▶ EXERCISE TEXT
This is no accident. The fewer turnovers reflect better decision-making, which in turn suggests fewer reckless attacks of the rim. Lowry is finishing at the rim when he's supposed to and dishing it to rolling bigs and shooters in the proper situations as well. 

This doesn't mean that Lowry's rim pressure has decreased; he's just creating more for teammates than he used to.

According to's player tracking data, Lowry is creating 14.4 assist opportunities per game—meaning he would average 14.4 assists per game if his teammates finished on 100 percent of his passes. He's tied for 10th in the league in this category, averaging more assist opportunities than Tony Parker, LeBron James, Russell Westbrook, Jrue Holiday, Deron Williams and many other great passers. 

The real key has been Lowry's choices in pick-and-roll situations, where he's typically been at his best. Last season, he was turning it over on 13.5 percent of pick-and-rolls that ended with a Lowry shot or assist or turnover, according to Synergy Sports (subscription required). This year, that number is down to 10.5 percent.

As mentioned before, it's all about his newfound ability not to force the ball up at the rim. Take a look at this clip from last season against the Chicago Bulls. After Toronto's Jonas Valanciunas sets a pick, he rolls to the rim. 

The Bulls choose to trap Lowry, with Nate Robinson and Malcolm Thomas both picking him up on the left wing. Valanciunas, meanwhile, rolls down the middle of the lane to the rim. Chicago's weak-side defense shifts to pick him up, but Rudy Gay is wide open in the weak-side corner. 

Credit: CSN

This is certainly a difficult pass, but with one or two dribbles back to the middle of the lane, it's certainly doable. And even if Chicago's defense can rotate back, Gay is more than capable of attacking a defensive closeout off the dribble. 

Instead, Lowry decides to attack the double-team and dribble into a crowd. That's him, right there, among all the players.

Credit: CSN

The drive into traffic leads to a turnover. As you watch the video, notice how Lowry hesitates: He sees two players and consciously decides to attack them anyway.

Now, compare that to another play from this year, once again with Valanciunas and Lowry involved in a pick-and-roll.

This time, Valanciunas sticks his body in the way enough to force Philadelphia's Tony Wroten to wiggle around the screen. By the time he has swerved around it, he's well behind Lowry and in a compromised position.

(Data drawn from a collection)
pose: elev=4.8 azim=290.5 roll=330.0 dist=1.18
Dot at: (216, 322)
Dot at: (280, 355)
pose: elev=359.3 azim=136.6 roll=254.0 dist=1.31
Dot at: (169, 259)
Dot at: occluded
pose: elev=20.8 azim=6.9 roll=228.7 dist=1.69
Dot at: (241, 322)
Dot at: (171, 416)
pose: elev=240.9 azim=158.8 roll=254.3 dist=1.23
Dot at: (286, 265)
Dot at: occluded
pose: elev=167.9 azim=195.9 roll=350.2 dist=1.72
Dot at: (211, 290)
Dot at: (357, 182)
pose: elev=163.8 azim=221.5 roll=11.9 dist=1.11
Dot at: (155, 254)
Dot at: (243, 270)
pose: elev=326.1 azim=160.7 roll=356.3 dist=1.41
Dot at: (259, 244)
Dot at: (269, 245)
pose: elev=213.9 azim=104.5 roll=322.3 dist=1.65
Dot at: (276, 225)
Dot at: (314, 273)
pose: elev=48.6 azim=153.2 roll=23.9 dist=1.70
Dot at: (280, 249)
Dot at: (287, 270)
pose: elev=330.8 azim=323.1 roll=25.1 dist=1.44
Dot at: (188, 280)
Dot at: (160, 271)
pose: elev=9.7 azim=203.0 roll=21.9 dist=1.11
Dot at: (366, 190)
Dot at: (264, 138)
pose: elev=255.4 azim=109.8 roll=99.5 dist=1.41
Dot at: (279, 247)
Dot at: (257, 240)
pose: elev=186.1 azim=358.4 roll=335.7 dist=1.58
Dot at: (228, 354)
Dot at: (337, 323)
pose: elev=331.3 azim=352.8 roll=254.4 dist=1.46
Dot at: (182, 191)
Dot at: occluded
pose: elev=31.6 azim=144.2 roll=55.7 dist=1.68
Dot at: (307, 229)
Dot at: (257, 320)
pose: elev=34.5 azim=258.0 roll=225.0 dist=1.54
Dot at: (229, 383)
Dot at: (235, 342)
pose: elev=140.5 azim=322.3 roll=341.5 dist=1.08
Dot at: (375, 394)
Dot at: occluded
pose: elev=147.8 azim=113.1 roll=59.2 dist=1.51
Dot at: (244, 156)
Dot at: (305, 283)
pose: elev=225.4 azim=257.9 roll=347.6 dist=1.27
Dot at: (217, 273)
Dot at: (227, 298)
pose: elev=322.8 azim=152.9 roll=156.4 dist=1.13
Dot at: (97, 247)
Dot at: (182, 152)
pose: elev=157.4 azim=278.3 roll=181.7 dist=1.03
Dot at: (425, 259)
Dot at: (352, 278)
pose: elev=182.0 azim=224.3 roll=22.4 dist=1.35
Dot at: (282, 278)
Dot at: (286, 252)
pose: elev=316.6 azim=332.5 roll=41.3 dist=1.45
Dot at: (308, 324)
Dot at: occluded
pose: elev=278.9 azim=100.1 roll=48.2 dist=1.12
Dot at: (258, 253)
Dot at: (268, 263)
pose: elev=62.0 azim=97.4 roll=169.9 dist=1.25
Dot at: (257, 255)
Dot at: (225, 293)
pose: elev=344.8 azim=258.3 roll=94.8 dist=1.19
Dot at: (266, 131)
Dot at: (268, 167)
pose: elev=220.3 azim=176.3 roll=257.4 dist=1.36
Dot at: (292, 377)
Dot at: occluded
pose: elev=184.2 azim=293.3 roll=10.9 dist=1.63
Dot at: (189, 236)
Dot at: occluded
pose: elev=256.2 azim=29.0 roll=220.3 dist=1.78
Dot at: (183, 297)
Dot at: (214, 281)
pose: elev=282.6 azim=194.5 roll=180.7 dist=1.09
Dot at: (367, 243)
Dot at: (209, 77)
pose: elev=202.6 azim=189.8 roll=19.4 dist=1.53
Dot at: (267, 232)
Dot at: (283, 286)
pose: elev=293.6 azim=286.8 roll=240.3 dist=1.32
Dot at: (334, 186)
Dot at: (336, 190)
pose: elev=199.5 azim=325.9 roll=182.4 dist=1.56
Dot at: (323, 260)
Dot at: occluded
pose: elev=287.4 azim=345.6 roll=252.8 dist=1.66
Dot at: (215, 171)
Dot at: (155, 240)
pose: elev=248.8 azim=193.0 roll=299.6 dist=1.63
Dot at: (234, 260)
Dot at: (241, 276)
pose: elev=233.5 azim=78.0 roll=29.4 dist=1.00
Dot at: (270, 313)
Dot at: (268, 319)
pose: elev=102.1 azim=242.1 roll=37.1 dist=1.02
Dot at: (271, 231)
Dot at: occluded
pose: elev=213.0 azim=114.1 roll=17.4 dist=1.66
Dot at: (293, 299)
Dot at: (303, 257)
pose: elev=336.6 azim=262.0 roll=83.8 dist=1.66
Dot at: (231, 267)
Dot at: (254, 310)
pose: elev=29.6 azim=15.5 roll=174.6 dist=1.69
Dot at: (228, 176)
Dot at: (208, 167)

▶ WHAT IS NEEDED
Transcribe the passage of the text on Kyle Lowry's passing, starting with "This is no accident." and going on through "he used to.".

▶ EXPECTED ANSWER
This is no accident. The fewer turnovers reflect better decision-making, which in turn suggests fewer reckless attacks of the rim. Lowry is finishing at the rim when he's supposed to and dishing it to rolling bigs and shooters in the proper situations as well. 

This doesn't mean that Lowry's rim pressure has decreased; he's just creating more for teammates than he used to.